### Work required
An exact reproduction of the data below is the required answer.

※

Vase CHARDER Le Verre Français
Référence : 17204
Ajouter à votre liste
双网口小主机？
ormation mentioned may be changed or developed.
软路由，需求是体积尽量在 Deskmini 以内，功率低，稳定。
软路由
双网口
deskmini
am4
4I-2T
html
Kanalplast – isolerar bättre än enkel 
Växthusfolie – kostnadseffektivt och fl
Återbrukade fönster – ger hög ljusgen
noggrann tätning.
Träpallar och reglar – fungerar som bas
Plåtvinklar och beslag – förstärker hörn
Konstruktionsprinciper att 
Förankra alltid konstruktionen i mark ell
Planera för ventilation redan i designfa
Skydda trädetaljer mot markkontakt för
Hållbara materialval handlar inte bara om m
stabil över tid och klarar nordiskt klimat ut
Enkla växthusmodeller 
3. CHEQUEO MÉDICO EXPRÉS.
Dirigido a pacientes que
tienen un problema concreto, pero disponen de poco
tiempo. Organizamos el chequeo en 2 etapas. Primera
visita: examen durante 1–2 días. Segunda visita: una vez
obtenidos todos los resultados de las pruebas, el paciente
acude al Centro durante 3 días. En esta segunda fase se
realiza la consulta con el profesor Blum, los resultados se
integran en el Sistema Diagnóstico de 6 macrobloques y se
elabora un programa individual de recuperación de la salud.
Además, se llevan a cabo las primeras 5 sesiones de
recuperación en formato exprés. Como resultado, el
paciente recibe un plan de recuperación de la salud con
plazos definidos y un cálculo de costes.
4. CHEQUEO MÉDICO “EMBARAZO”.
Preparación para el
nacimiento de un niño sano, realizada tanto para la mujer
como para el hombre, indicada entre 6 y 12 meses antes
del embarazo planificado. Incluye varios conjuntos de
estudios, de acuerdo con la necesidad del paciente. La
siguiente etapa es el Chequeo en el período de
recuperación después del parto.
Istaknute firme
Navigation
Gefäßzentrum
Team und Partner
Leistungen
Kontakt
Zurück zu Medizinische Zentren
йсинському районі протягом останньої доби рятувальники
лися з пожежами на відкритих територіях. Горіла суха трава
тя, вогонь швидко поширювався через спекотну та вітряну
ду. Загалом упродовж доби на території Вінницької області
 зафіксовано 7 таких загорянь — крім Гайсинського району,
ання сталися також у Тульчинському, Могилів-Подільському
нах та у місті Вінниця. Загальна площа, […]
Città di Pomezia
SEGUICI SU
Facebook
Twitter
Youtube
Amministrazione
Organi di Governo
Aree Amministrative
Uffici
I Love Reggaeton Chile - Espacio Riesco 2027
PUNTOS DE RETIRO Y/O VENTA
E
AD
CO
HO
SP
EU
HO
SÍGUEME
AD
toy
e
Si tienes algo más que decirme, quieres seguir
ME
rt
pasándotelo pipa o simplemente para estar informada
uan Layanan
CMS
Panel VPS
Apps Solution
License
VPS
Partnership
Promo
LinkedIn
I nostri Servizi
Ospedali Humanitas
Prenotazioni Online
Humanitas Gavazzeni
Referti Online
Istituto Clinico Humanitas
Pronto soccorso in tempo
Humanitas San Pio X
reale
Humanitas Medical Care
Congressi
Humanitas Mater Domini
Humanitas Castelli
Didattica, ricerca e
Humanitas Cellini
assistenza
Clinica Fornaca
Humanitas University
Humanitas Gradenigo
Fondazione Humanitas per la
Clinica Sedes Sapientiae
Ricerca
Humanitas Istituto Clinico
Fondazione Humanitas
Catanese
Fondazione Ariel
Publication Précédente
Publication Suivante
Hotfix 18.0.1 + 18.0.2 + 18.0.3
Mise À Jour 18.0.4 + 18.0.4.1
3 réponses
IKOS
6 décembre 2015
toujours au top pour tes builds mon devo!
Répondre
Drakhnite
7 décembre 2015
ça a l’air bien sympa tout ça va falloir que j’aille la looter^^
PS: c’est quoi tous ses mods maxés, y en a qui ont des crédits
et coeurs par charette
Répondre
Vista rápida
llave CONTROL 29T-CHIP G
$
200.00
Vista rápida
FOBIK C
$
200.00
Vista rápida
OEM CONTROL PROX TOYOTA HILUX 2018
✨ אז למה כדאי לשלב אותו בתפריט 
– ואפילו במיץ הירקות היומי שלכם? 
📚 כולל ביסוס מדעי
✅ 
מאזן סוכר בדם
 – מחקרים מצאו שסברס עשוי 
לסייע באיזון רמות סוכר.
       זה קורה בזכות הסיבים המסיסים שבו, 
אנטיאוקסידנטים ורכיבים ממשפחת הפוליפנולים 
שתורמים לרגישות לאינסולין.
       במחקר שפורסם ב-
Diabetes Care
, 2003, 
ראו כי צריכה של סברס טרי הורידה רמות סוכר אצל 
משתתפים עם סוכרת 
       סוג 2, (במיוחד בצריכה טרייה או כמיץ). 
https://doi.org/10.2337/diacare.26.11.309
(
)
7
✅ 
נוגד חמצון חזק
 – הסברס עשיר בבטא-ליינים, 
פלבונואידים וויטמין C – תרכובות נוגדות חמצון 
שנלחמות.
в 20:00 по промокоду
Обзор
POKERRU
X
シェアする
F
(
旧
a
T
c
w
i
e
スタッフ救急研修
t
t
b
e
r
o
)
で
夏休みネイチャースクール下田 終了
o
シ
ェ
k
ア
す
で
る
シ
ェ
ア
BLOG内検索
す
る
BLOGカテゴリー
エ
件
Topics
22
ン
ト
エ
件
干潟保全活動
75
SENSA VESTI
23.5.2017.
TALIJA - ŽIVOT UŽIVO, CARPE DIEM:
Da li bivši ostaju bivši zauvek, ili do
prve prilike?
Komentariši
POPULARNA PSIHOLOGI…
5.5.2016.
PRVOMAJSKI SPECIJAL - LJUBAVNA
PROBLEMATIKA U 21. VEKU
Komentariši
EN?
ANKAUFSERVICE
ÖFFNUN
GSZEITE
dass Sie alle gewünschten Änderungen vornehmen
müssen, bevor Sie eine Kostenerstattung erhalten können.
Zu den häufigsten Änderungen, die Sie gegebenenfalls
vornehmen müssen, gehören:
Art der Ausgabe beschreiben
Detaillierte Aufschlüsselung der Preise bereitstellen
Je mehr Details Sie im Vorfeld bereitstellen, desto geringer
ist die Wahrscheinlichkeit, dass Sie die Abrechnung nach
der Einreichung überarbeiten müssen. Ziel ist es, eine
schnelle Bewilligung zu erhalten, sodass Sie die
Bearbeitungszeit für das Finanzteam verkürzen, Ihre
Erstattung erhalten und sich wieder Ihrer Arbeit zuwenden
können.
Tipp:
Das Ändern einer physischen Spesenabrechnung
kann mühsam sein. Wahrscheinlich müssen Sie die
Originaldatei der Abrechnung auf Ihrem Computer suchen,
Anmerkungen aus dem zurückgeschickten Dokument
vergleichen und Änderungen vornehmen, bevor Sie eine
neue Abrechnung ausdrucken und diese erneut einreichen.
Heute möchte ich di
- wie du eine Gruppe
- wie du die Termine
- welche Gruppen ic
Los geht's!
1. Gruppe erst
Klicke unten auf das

※

### Response box
Vase CHARDER Le Verre Français
Référence : 17204
Ajouter à votre liste
双网口小主机？
ormation mentioned may be changed or developed.
软路由，需求是体积尽量在 Deskmini 以内，功率低，稳定。
软路由
双网口
deskmini
am4
4I-2T
html
Kanalplast – isolerar bättre än enkel 
Växthusfolie – kostnadseffektivt och fl
Återbrukade fönster – ger hög ljusgen
noggrann tätning.
Träpallar och reglar – fungerar som bas
Plåtvinklar och beslag – förstärker hörn
Konstruktionsprinciper att 
Förankra alltid konstruktionen i mark ell
Planera för ventilation redan i designfa
Skydda trädetaljer mot markkontakt för
Hållbara materialval handlar inte bara om m
stabil över tid och klarar nordiskt klimat ut
Enkla växthusmodeller 
3. CHEQUEO MÉDICO EXPRÉS.
Dirigido a pacientes que
tienen un problema concreto, pero disponen de poco
tiempo. Organizamos el chequeo en 2 etapas. Primera
visita: examen durante 1–2 días. Segunda visita: una vez
obtenidos todos los resultados de las pruebas, el paciente
acude al Centro durante 3 días. En esta segunda fase se
realiza la consulta con el profesor Blum, los resultados se
integran en el Sistema Diagnóstico de 6 macrobloques y se
elabora un programa individual de recuperación de la salud.
Además, se llevan a cabo las primeras 5 sesiones de
recuperación en formato exprés. Como resultado, el
paciente recibe un plan de recuperación de la salud con
plazos definidos y un cálculo de costes.
4. CHEQUEO MÉDICO “EMBARAZO”.
Preparación para el
nacimiento de un niño sano, realizada tanto para la mujer
como para el hombre, indicada entre 6 y 12 meses antes
del embarazo planificado. Incluye varios conjuntos de
estudios, de acuerdo con la necesidad del paciente. La
siguiente etapa es el Chequeo en el período de
recuperación después del parto.
Istaknute firme
Navigation
Gefäßzentrum
Team und Partner
Leistungen
Kontakt
Zurück zu Medizinische Zentren
йсинському районі протягом останньої доби рятувальники
лися з пожежами на відкритих територіях. Горіла суха трава
тя, вогонь швидко поширювався через спекотну та вітряну
ду. Загалом упродовж доби на території Вінницької області
 зафіксовано 7 таких загорянь — крім Гайсинського району,
ання сталися також у Тульчинському, Могилів-Подільському
нах та у місті Вінниця. Загальна площа, […]
Città di Pomezia
SEGUICI SU
Facebook
Twitter
Youtube
Amministrazione
Organi di Governo
Aree Amministrative
Uffici
I Love Reggaeton Chile - Espacio Riesco 2027
PUNTOS DE RETIRO Y/O VENTA
E
AD
CO
HO
SP
EU
HO
SÍGUEME
AD
toy
e
Si tienes algo más que decirme, quieres seguir
ME
rt
pasándotelo pipa o simplemente para estar informada
uan Layanan
CMS
Panel VPS
Apps Solution
License
VPS
Partnership
Promo
LinkedIn
I nostri Servizi
Ospedali Humanitas
Prenotazioni Online
Humanitas Gavazzeni
Referti Online
Istituto Clinico Humanitas
Pronto soccorso in tempo
Humanitas San Pio X
reale
Humanitas Medical Care
Congressi
Humanitas Mater Domini
Humanitas Castelli
Didattica, ricerca e
Humanitas Cellini
assistenza
Clinica Fornaca
Humanitas University
Humanitas Gradenigo
Fondazione Humanitas per la
Clinica Sedes Sapientiae
Ricerca
Humanitas Istituto Clinico
Fondazione Humanitas
Catanese
Fondazione Ariel
Publication Précédente
Publication Suivante
Hotfix 18.0.1 + 18.0.2 + 18.0.3
Mise À Jour 18.0.4 + 18.0.4.1
3 réponses
IKOS
6 décembre 2015
toujours au top pour tes builds mon devo!
Répondre
Drakhnite
7 décembre 2015
ça a l’air bien sympa tout ça va falloir que j’aille la looter^^
PS: c’est quoi tous ses mods maxés, y en a qui ont des crédits
et coeurs par charette
Répondre
Vista rápida
llave CONTROL 29T-CHIP G
$
200.00
Vista rápida
FOBIK C
$
200.00
Vista rápida
OEM CONTROL PROX TOYOTA HILUX 2018
✨ אז למה כדאי לשלב אותו בתפריט 
– ואפילו במיץ הירקות היומי שלכם? 
📚 כולל ביסוס מדעי
✅ 
מאזן סוכר בדם
 – מחקרים מצאו שסברס עשוי 
לסייע באיזון רמות סוכר.
       זה קורה בזכות הסיבים המסיסים שבו, 
אנטיאוקסידנטים ורכיבים ממשפחת הפוליפנולים 
שתורמים לרגישות לאינסולין.
       במחקר שפורסם ב-
Diabetes Care
, 2003, 
ראו כי צריכה של סברס טרי הורידה רמות סוכר אצל 
משתתפים עם סוכרת 
       סוג 2, (במיוחד בצריכה טרייה או כמיץ). 
https://doi.org/10.2337/diacare.26.11.309
(
)
7
✅ 
נוגד חמצון חזק
 – הסברס עשיר בבטא-ליינים, 
פלבונואידים וויטמין C – תרכובות נוגדות חמצון 
שנלחמות.
в 20:00 по промокоду
Обзор
POKERRU
X
シェアする
F
(
旧
a
T
c
w
i
e
スタッフ救急研修
t
t
b
e
r
o
)
で
夏休みネイチャースクール下田 終了
o
シ
ェ
k
ア
す
で
る
シ
ェ
ア
BLOG内検索
す
る
BLOGカテゴリー
エ
件
Topics
22
ン
ト
エ
件
干潟保全活動
75
SENSA VESTI
23.5.2017.
TALIJA - ŽIVOT UŽIVO, CARPE DIEM:
Da li bivši ostaju bivši zauvek, ili do
prve prilike?
Komentariši
POPULARNA PSIHOLOGI…
5.5.2016.
PRVOMAJSKI SPECIJAL - LJUBAVNA
PROBLEMATIKA U 21. VEKU
Komentariši
EN?
ANKAUFSERVICE
ÖFFNUN
GSZEITE
dass Sie alle gewünschten Änderungen vornehmen
müssen, bevor Sie eine Kostenerstattung erhalten können.
Zu den häufigsten Änderungen, die Sie gegebenenfalls
vornehmen müssen, gehören:
Art der Ausgabe beschreiben
Detaillierte Aufschlüsselung der Preise bereitstellen
Je mehr Details Sie im Vorfeld bereitstellen, desto geringer
ist die Wahrscheinlichkeit, dass Sie die Abrechnung nach
der Einreichung überarbeiten müssen. Ziel ist es, eine
schnelle Bewilligung zu erhalten, sodass Sie die
Bearbeitungszeit für das Finanzteam verkürzen, Ihre
Erstattung erhalten und sich wieder Ihrer Arbeit zuwenden
können.
Tipp:
Das Ändern einer physischen Spesenabrechnung
kann mühsam sein. Wahrscheinlich müssen Sie die
Originaldatei der Abrechnung auf Ihrem Computer suchen,
Anmerkungen aus dem zurückgeschickten Dokument
vergleichen und Änderungen vornehmen, bevor Sie eine
neue Abrechnung ausdrucken und diese erneut einreichen.
Heute möchte ich di
- wie du eine Gruppe
- wie du die Termine
- welche Gruppen ic
Los geht's!
1. Gruppe erst
Klicke unten auf das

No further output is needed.